In realtà, si trattò di un tipico caso di eterogenesi dei fini, come spesso accade nella storia, soprattutto a chi provoca guerre. Al Consiglio di sicurezza delle Nazioni Unite, per un errore procedurale che colpì il rappresentante sovietico che non fu nelle condizioni di porre il veto, fu deliberato il ripristino dello status quo ante. In pratica, l’aggressore fu condannato come violatore del diritto internazionale e fu approvato il mandato alla comunità internazionale di ripristinare la divisione dei due stati al 38° parallelo. Quindi gli Stati Uniti non intervennero da soli né in modo unilaterale, bensì su mandato internazionale, come accadde nel ’91 con la prima guerra del Golfo in Iraq, a seguito della unilaterale occupazione del Kuwait da parte di Saddam. E questo fu il primo smacco.

Il secondo fu, dopo i successi iniziali delle truppe nord coreane e cinesi, il loro arretramento per il massiccio impegno degli Stati Uniti e dei loro alleati sotto la guida del gen. Mac Arthur. Si venne addirittura profilando uno scenario nel quale gli Stati Uniti avrebbero controllato tutta la penisola coreana.

Il terzo venne dalla saggezza del presidente Truman che si oppose al disegno di Mac Arthur di procedere con l’attacco della Cina anche con l’uso dell’arma atomica e che fu dimissionato dal presidente. Mac Arthur era un mito come vincitore della seconda guerra mondiale sul fronte del Pacifico e appoggiato dai repubblicani. Si venivano fronteggiando due linee di politica estera nei confronti del comunismo: quella del containment adottata dal presidente Truman e quella del roll back che sarà di Eisenhower. Il presidente fece prevalere la sua visione pagando un prezzo politico altissimo. Ma con questo atto Truman confermava di agire all’interno del mandato delle Nazioni Unite e per il ripristino della legalità internazionale.

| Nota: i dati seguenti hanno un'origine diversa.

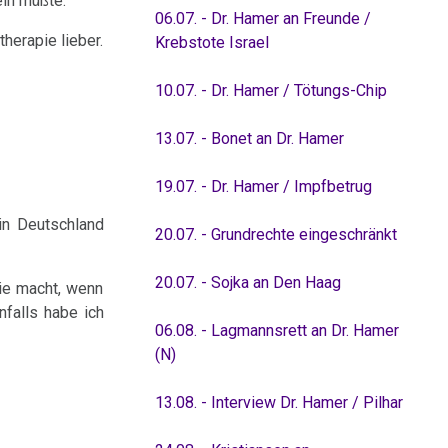
eln müßte.
06.07. - Dr. Hamer an Freunde /
herapie lieber.
Krebstote Israel
10.07. - Dr. Hamer / Tötungs-Chip
13.07. - Bonet an Dr. Hamer
19.07. - Dr. Hamer / Impfbetrug
in Deutschland
20.07. - Grundrechte eingeschränkt
20.07. - Sojka an Den Haag
mie macht, wenn
nfalls habe ich
06.08. - Lagmannsrett an Dr. Hamer
(N)
13.08. - Interview Dr. Hamer / Pilhar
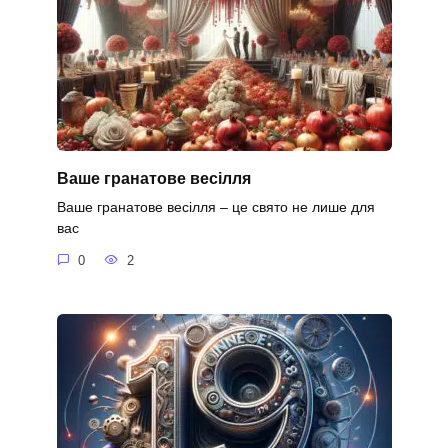
Ваше гранатове весілля
Ваше гранатове весілля – це свято не лише для
вас
0
2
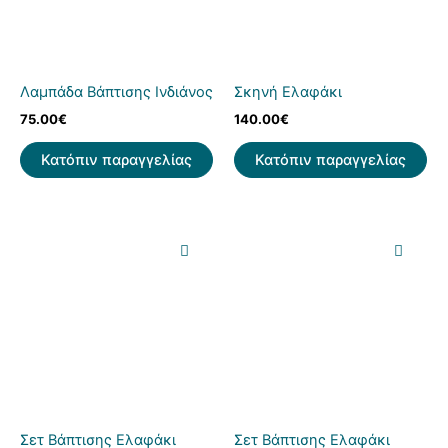
Λαμπάδα Βάπτισης Ινδιάνος
Σκηνή Ελαφάκι
75.00
€
140.00
€
Κατόπιν παραγγελίας
Κατόπιν παραγγελίας
Σετ Βάπτισης Ελαφάκι
Σετ Βάπτισης Ελαφάκι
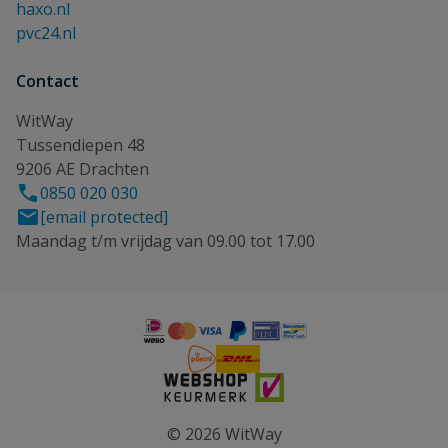
haxo.nl
pvc24.nl
Contact
WitWay
Tussendiepen 48
9206 AE Drachten
0850 020 030
[email protected]
Maandag t/m vrijdag van 09.00 tot 17.00
© 2026 WitWay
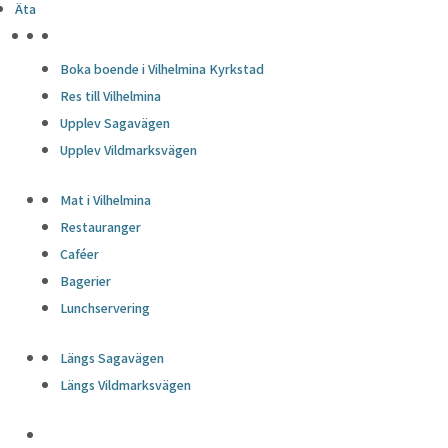
Äta
HÖJDPUNKTER
Boka boende i Vilhelmina Kyrkstad
Res till Vilhelmina
Upplev Sagavägen
Upplev Vildmarksvägen
Mat i Vilhelmina
Restauranger
Caféer
Bagerier
Lunchservering
Längs Sagavägen
Längs Vildmarksvägen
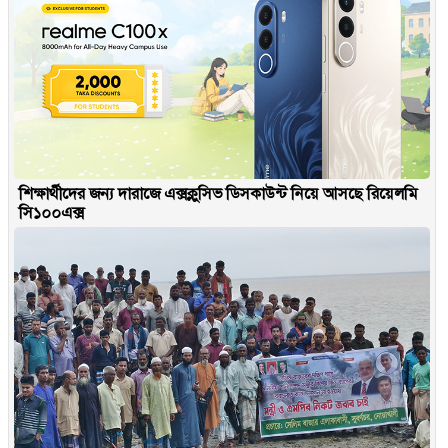
শিক্ষার্থীদের জন্য দারাজে এক্সক্লুসিভ ডিসকাউন্ট নিয়ে আসছে রিয়েলমি
সি১০০এক্স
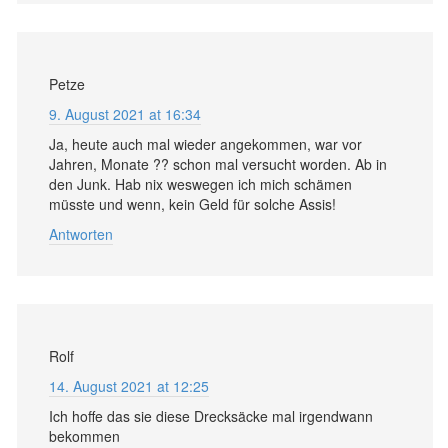
Petze
9. August 2021 at 16:34
Ja, heute auch mal wieder angekommen, war vor
Jahren, Monate ?? schon mal versucht worden. Ab in
den Junk. Hab nix weswegen ich mich schämen
müsste und wenn, kein Geld für solche Assis!
Antworten
Rolf
14. August 2021 at 12:25
Ich hoffe das sie diese Drecksäcke mal irgendwann
bekommen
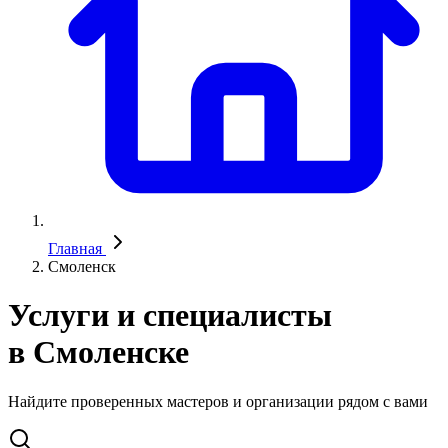
Главная
Смоленск
Услуги и специалисты
в Смоленске
Найдите проверенных мастеров и организации рядом с вами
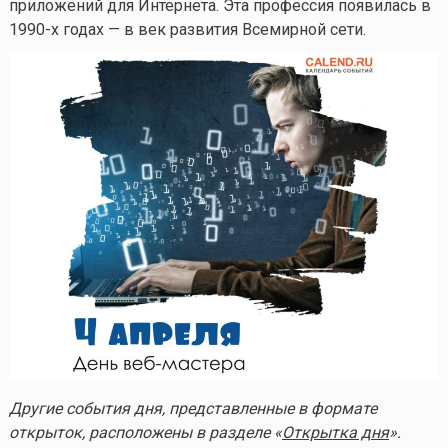
приложений для Интернета. Эта профессия появилась в
1990-х годах — в век развития Всемирной сети.
Другие события дня, представленные в формате
открыток, расположены в разделе «
Открытка дня
».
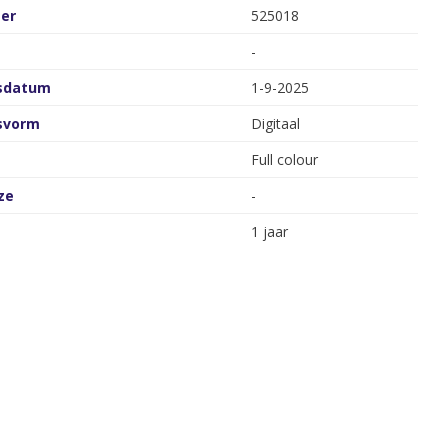
er
525018
-
gsdatum
1-9-2025
gsvorm
Digitaal
Full colour
ze
-
1 jaar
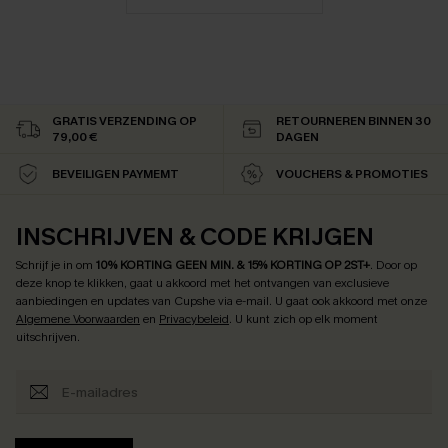
GRATIS VERZENDING OP
RETOURNEREN BINNEN 30
79,00 €
DAGEN
BEVEILIGEN PAYMEMT
VOUCHERS & PROMOTIES
INSCHRIJVEN & CODE KRIJGEN
Schrijf je in om
10% KORTING GEEN MIN. & 15% KORTING OP 2ST+
.
Door op
deze knop te klikken, gaat u akkoord met het ontvangen van exclusieve
aanbiedingen en updates van Cupshe via e-mail. U gaat ook akkoord met onze
Algemene Voorwaarden
en
Privacybeleid
. U kunt zich op elk moment
uitschrijven.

Il quarto smacco per Stalin infine venne dal successo indiretto ottenuto da Mao grazie al potente concorso dato con le truppe cinesi alla sopravvivenza del regime di Kim Il – sung.

Fine del tempo storico chiuso, quello della guerra fredda. L’arroganza di Stalin era costata almeno due milioni e mezzo di morti in una guerra durata quasi tre anni. Ma la divisione al 38° parallelo resta e questo si cala nel tempo aperto. Il soggetto tutore del regime nord coreano non è più l’Unione Sovietica né la Federazione Russa di Putin, bensì la potentissima Cina. Il soggetto tutore della Corea del sud sono sempre gli Stati Uniti. Ma sono un soggetto reticente, dalla politica estera incerta e assai meno credibile nella volontà di garantire gli alleati. Tutto ciò rende assai insicura l’area ed esposta a velleità e colpi di testa con conseguenze potenzialmente catastrofiche. Il 38° parallelo pende ancor sulla nostra testa come una spada di Damocle irrisolta. Settant’anni dopo.